The Air Passenger Protection Regulations say ticket holders are entitled to financial compensation if they arrive at their destination at least three hours late, or if their flight was cancelled and the disruption was unrelated to safety issues or outside the airline’s control.

Some airlines have been criticized over their explanations for the disruptions, including both Air Canada and WestJet citing staffing shortages as a safety issue. The Canadian Transportation Agency has disputed lack of staff as valid under compensation rules.

A July 8 ruling by the CTA said the threshold was high for an airline to use staffing shortages as a safety issue and found in that instance that WestJet had not met it, ordering the airline to pay what was owed to the traveller.

The CTA previously looked into the issue of cited reasons for disruptions in 2020 and found there were multiple communication issues leading to passenger frustration, but found no evidence that the airlines deliberately mischaracterized the reasons for delays and cancellation.

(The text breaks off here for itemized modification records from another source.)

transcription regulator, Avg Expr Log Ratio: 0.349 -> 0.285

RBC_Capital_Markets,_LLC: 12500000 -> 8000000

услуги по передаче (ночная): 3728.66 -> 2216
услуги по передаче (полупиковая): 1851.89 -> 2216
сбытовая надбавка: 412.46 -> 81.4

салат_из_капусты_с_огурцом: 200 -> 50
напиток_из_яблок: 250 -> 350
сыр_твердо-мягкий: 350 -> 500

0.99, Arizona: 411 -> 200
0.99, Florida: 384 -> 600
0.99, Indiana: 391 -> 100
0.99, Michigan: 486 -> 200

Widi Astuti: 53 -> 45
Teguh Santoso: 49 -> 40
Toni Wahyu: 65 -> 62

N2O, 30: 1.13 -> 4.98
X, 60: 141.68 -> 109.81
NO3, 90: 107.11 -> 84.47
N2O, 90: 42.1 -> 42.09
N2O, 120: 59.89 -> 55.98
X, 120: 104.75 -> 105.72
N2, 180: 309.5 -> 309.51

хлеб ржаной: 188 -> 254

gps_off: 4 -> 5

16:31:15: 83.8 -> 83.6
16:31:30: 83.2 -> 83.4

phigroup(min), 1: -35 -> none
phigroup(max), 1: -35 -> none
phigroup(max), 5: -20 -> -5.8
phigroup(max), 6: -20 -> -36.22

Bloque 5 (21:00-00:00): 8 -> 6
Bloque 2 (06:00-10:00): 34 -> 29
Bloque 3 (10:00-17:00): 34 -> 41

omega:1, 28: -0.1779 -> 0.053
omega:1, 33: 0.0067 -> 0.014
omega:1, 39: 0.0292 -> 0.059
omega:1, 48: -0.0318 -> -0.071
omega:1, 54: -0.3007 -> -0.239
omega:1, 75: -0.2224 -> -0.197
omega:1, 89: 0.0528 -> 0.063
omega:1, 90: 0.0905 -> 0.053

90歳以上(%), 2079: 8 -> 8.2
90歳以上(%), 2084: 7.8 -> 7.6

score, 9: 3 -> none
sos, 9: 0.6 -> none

To dispute an airline’s decision, customers need to file a request in writing for compensation to the airlines, which then have 30 days to respond.

If a traveller is unsatisfied with the airline’s response they can then file a complaint to the CTA though the agency’s website, but a huge backlog means travellers could have to wait some time to get a response.

The CTA faced a total of 28,673 complaints for the year up to March 31, including 12,158 new complaints and the carry-over of 16,515 reports from the previous fiscal year. Of the total, about half involved flight disruptions, while ticketing and reservations complaints also numbered in the thousands.

The higher numbers come even though many travellers don’t bother to appeal their decision. Up to two-thirds of Canadian claimants give up their claim after an initial rejection by the airline, according to an online YouGov survey in 2019, though awareness of the new rules could have improved since then.

Appealing could well be worthwhile though, as a 2019 study from AirHelp, a German company that helps process claims, found that airlines wrongfully reject more than 50 per cent of valid claims at first.

The potential payouts for customers vary depending on a few factors including how lengthy the delay, how big the airline, and how much notice was given, as well as the question of whether the issue was within the airline’s control and not a safety issue.

If the trip was cancelled within 14 days or less, passengers are owed $1,000 for a cancellation or delay of nine hours or more, and between $400 and $700 for delays of three to nine hours.

For those informed more than two weeks in advance, they are owed alternate travel arrangements or a refund, at the traveller’s choice.

No matter how long the notice, a passenger who opts to reject a rebooking should receive $400 in compensation from large airlines and $125 for small airlines, on top of a refund.

Those denied boarding, such as from overbooking, could see between $900 and $2,400 depending on how much it delays their arrival, while there are also rules on compensation for lost and damaged baggage that can go up to $2,300.

Added rights also come into force on Sept. 8 where even if the cause of the delay is outside the airline’s control, they must rebook the traveller within 48 hours on their or a competitor’s flight or the traveller will be eligible for a refund.

Previously, the passenger rights regime only required refunds for flight disruptions that were within the airline’s control, which excluded situations ranging from weather to war to unscheduled mechanical issues.